▸ **Activity**: Please, without the pictures, retype exactly the lines from the start of the material through the line that holds "the cabinet at [x1=469, y1=101, x2=518, y2=157], 2.20".

▸ **Provided data**:
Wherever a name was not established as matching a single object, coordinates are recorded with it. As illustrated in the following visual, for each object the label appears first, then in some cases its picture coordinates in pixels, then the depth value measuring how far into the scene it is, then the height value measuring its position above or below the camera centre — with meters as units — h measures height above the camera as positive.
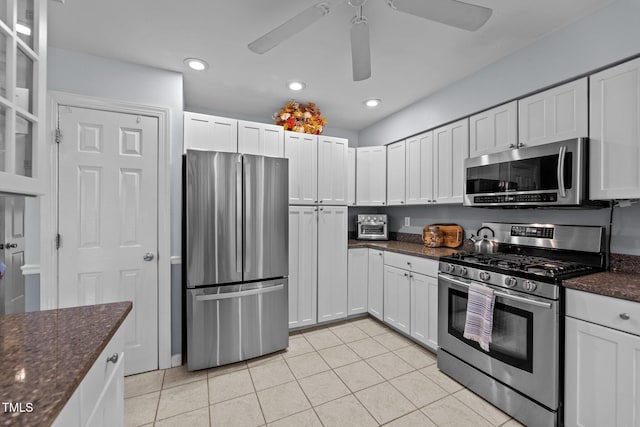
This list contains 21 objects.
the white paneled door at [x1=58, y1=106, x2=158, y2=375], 2.07 -0.03
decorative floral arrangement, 3.01 +1.06
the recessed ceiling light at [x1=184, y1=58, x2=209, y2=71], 2.27 +1.27
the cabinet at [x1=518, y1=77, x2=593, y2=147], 1.81 +0.70
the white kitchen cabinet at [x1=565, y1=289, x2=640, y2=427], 1.32 -0.75
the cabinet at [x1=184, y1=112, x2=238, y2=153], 2.42 +0.73
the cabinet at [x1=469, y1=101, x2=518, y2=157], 2.20 +0.71
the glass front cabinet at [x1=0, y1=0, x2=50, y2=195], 0.91 +0.41
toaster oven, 3.61 -0.18
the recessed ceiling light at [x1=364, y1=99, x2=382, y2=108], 3.11 +1.28
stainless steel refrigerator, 2.23 -0.37
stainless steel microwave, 1.77 +0.28
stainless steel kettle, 2.45 -0.27
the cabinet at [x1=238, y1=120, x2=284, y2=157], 2.62 +0.73
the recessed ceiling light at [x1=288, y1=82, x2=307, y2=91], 2.70 +1.28
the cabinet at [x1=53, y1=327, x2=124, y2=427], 0.71 -0.56
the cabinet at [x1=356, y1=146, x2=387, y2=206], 3.52 +0.49
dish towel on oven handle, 1.84 -0.70
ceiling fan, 1.36 +1.02
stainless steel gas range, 1.59 -0.66
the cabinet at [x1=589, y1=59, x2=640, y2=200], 1.58 +0.49
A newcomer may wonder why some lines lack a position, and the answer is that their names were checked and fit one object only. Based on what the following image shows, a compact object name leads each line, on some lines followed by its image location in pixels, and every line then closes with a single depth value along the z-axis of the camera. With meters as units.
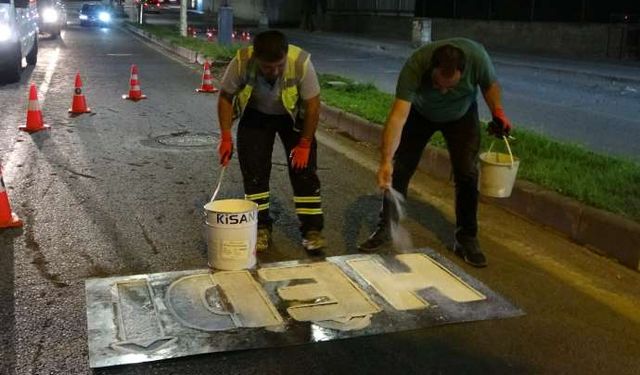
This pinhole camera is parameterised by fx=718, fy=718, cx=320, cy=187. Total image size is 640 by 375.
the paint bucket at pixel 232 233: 4.36
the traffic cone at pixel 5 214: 5.29
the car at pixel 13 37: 12.62
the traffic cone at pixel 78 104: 10.39
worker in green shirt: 4.38
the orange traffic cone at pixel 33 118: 8.95
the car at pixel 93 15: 40.84
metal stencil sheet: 3.64
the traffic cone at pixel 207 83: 13.26
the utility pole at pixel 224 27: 22.84
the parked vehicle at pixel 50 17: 26.38
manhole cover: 8.45
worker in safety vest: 4.46
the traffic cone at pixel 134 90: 11.92
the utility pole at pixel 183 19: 26.16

▸ **Result for this exercise**:
Wherever a name was not established as matching a single object, coordinates are recorded with it. As illustrated in the following visual, for each object the label appears first, then in some cases its picture coordinates in pixels, then the depth value measuring how far into the scene it is, then the height value measuring its position above or below the camera centre — with meters as units — h measures height above the camera as positive.
This list contains 21 objects.
the white paneled door at [x1=58, y1=106, x2=158, y2=375], 2.07 -0.03
decorative floral arrangement, 3.01 +1.06
the recessed ceiling light at [x1=184, y1=58, x2=209, y2=71], 2.27 +1.27
the cabinet at [x1=518, y1=77, x2=593, y2=147], 1.81 +0.70
the white kitchen cabinet at [x1=565, y1=289, x2=640, y2=427], 1.32 -0.75
the cabinet at [x1=184, y1=112, x2=238, y2=153], 2.42 +0.73
the cabinet at [x1=469, y1=101, x2=518, y2=157], 2.20 +0.71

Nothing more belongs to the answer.